The National Intelligence Service in Seoul told lawmakers that North Korea may conduct an additional nuclear test and test-launch a ballistic missile in response to U.N. talks about imposing more sanctions, according to the office of South Korean lawmaker Jung Chung-rae, who attended the private meeting. Analysts have also previously speculated that Pyongyang might conduct multiple tests, possibly of plutonium and uranium devices.
North Korea is estimated to have enough weaponized plutonium for four to eight bombs, according to American nuclear scientist Siegfried Hecker.
It wasn't immediately clear to outside experts whether the device exploded Tuesday was small enough to fit on a missile, and whether it was fueled by plutonium or highly enriched uranium. A successful test would take North Korean scientists a step closer to building a nuclear warhead that can reach U.S. shores - seen as the ultimate goal of North Korea's nuclear program.
In 2006 and 2009, North Korea is believed to have tested devices made of plutonium. But in 2010, Pyongyang revealed a program to enrich uranium, which would give the country a second source of bomb-making materials - a worrying development for the United States and its allies.
"This latest test and any further nuclear testing could provide North Korean scientists with additional information for nuclear warhead designs small enough to fit on top of its ballistic missiles," Daryl Kimball and Greg Thielmann wrote on the private Arms Control Association's blog. "However, it is likely that additional testing would be needed for North Korea to field either a plutonium or enriched uranium weapon."
Uranium would be a worry because plutonium facilities are large and produce detectable radiation, making it easier for outsiders to find and monitor. However, uranium centrifuges can be hidden from satellites, drones and nuclear inspectors in caves, tunnels and other hard-to-reach places. Highly enriched uranium also is easier than plutonium to engineer into a weapon.
Monitoring stations in South Korea detected an earthquake in the North with a magnitude of 4.9 and the South's Defense Ministry said that corresponds to an estimated explosive yield of 6-7 kilotons.
The yields of the North's 2006 and 2009 tests were estimated at 1 kiloton and 2 to 6 kilotons, respectively, spokesman Kim Min-seok said. By comparison, U.S. nuclear bombs that flattened Nagasaki and Hiroshima during World War II were estimated at 13 kilotons and 22 kilotons, respectively, Kim said.
The test is a product of North Korea's military-first, or songun, policy, and shows Kim Jong Un is running the country much as his father did, said Daniel Pinkston of the International Crisis Group think tank.
The other part of a credible North Korean nuclear deterrent is its missile program. While it has capable short and medium-range missiles, it has struggled in tests of technology for long-range missiles needed to carry bombs to the United States, although it successfully launched the satellite in December.
North Korea isn't close to having a nuclear bomb it can use on the United States or its allies. Instead, Hecker said in a posting on Stanford University's website, "it wants to hold U.S. interests at risk of a nuclear attack to deter us from regime change and to create international leverage and diplomatic maneuvering room."

**Activities**
a. In the article on North Korea's nuclear test, what explosive yield did South Korea's Defense Ministry estimate for the device?
b. Write out the passage of the North Korea nuclear test article from "Monitoring stations in" to "of 6-7 kilotons.".
c. Extend the North Korea nuclear test article past its final paragraph.

**Data provided**
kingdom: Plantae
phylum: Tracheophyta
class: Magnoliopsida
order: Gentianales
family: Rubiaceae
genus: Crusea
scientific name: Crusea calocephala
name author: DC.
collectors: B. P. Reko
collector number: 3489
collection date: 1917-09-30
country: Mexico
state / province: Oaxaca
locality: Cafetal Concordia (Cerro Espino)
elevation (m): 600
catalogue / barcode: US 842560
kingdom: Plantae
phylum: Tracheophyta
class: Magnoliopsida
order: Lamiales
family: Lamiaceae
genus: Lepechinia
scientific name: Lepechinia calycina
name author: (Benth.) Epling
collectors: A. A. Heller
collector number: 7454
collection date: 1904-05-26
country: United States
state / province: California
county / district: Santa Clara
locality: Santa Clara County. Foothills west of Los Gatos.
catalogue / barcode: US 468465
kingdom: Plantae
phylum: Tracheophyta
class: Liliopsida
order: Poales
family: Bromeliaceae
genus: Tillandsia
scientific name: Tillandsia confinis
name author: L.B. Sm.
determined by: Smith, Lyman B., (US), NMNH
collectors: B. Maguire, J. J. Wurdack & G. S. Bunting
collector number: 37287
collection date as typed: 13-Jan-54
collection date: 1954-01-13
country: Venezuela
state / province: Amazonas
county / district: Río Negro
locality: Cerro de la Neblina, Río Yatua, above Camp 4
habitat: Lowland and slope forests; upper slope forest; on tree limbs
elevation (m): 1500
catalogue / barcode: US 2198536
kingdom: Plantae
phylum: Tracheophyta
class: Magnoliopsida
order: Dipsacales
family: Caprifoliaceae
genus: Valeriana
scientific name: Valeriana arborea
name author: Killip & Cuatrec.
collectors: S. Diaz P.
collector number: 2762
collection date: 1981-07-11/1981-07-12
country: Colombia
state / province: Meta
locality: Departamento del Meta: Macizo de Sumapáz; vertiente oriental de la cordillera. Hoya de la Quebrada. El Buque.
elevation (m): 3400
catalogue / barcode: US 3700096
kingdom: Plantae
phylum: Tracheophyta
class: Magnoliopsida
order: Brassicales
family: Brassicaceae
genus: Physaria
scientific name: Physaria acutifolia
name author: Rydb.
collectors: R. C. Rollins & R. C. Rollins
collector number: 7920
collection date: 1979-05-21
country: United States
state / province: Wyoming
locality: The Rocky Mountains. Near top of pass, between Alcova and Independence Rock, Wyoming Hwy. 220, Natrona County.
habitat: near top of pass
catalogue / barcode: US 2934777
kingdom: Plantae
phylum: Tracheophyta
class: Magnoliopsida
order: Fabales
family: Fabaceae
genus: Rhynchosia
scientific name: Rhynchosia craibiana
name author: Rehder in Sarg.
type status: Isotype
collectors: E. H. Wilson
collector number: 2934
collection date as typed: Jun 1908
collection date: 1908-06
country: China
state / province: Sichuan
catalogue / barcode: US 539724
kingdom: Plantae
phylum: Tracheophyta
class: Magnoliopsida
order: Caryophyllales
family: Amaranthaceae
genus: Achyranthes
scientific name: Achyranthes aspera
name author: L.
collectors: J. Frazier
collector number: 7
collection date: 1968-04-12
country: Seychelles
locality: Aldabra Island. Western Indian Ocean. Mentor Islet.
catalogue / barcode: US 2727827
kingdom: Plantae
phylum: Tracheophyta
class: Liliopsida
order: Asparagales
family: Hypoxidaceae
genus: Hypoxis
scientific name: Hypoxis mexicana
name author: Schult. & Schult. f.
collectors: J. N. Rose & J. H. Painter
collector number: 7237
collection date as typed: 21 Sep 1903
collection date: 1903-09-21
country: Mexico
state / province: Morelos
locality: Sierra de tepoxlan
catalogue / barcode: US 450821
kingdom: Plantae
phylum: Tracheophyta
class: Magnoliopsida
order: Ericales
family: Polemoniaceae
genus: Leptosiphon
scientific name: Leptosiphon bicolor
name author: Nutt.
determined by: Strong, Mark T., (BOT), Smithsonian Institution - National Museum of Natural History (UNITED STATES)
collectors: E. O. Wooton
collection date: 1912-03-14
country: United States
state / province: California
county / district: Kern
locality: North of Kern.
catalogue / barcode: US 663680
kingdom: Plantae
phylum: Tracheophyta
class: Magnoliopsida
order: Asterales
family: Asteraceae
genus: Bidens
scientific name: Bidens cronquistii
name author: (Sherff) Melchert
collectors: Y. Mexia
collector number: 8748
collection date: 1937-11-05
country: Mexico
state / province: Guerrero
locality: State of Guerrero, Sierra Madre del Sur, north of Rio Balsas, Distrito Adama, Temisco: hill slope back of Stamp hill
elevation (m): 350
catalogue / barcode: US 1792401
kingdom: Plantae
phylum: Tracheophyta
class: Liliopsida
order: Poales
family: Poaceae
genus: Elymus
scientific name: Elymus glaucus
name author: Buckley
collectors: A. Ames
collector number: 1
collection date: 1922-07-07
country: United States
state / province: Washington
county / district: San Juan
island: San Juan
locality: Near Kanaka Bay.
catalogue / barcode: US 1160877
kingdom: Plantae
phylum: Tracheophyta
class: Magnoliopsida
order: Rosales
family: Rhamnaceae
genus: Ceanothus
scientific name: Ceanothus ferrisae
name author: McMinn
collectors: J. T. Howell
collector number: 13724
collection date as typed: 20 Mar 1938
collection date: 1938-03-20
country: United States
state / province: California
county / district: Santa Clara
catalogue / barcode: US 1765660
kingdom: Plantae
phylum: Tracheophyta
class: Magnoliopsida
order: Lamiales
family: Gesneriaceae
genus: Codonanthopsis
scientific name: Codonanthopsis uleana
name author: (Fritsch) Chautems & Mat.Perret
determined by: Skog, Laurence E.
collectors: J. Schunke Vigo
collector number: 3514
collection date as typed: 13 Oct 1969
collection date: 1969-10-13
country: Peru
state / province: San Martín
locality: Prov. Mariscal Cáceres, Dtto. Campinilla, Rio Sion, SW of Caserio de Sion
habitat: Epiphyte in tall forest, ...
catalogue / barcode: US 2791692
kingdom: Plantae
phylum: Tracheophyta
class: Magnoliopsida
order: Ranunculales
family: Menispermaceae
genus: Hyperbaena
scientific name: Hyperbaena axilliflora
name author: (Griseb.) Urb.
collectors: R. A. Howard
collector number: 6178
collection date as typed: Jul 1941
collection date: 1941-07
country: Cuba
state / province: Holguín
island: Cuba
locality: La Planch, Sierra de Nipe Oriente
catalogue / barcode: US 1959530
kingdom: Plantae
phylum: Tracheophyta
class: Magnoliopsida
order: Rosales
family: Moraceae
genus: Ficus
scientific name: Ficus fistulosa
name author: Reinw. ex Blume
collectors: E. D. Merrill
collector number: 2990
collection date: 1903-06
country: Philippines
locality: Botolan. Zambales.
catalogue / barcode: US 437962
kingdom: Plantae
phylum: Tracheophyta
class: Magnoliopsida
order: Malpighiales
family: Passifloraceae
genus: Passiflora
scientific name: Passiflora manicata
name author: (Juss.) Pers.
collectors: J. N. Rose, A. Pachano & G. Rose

**Replies**
a. An estimated 6-7 kilotons.

b.
Monitoring stations in South Korea detected an earthquake in the North with a magnitude of 4.9 and the South's Defense Ministry said that corresponds to an estimated explosive yield of 6-7 kilotons.

c.
North Korea said the atomic test was merely its "first response" to what it called U.S. threats, and said it will continue with unspecified "second and third measures of greater intensity" if Washington maintains its hostility.
The underground test, which set off powerful seismic waves, drew immediate condemnation from Washington, the U.N. and others. Even its only major ally, China, summoned the North's ambassador for a dressing-down.
President Barack Obama, who was scheduled to give a State of the Union address later Tuesday, said nuclear tests "do not make North Korea more secure." Instead, North Korea has "increasingly isolated and impoverished its people through its ill-advised pursuit of weapons of mass destruction," he said in a statement.
But the Obama administration's options for a response are limited, and a U.S. military strike is highly unlikely.
In an emergency session, the U.N. Security Council unanimously said the test poses "a clear threat to international peace and security" and pledged further action.
U.S. Ambassador Susan Rice called the test "highly provocative" and said the North's continued work on its nuclear and missile programs threatens regional and international peace and security and "the security of a number of countries including the United States."
"They will not be tolerated," she said, "and they will be met with North Korea's increasing isolation and pressure under United Nations sanctions."
It remains to be seen, however, whether China will sign on to any new, binding global sanctions. Beijing, Pyongyang's primary trading partner, has resisted measures that would cut off North Korea's economy completely.
China expressed firm opposition to Tuesday's test but called for a calm response by all sides. Chinese Foreign Minister Yang Jiechi summoned North Korea's ambassador and delivered a "stern representation" and demanded that North Korea "swiftly return to the correct channel of dialogue and negotiation," the ministry said in a statement.
The test was a defiant North Korean response to U.N. orders that it shut down its atomic activity or face more sanctions and international isolation. It will likely draw more sanctions from the United States and other countries at a time when North Korea is trying to rebuild its moribund economy and expand its engagement with the outside world.
Several U.N. resolutions bar North Korea from conducting nuclear or missile tests because the Security Council considers Pyongyang a would-be proliferator of weapons of mass destruction and its nuclear testing a threat to international peace and stability. North Korea dismisses that as a double standard, and claims the right to build nuclear weapons as a defense against the United States, which it has seen as Enemy No. 1 since the 1950-53 Korean War. The U.S. stations more than 28,000 troops in South Korea to protect its ally.
Tuesday's test is North Korea's first since young leader Kim Jong Un took power of a country long estranged from the West. The test will likely be portrayed in North Korea as a strong move to defend the nation against foreign aggression, particularly from the U.S.
"The test was conducted in a safe and perfect way on a high level, with the use of a smaller and light A-bomb, unlike the previous ones, yet with great explosive power," North Korea's official Korean Central News Agency said.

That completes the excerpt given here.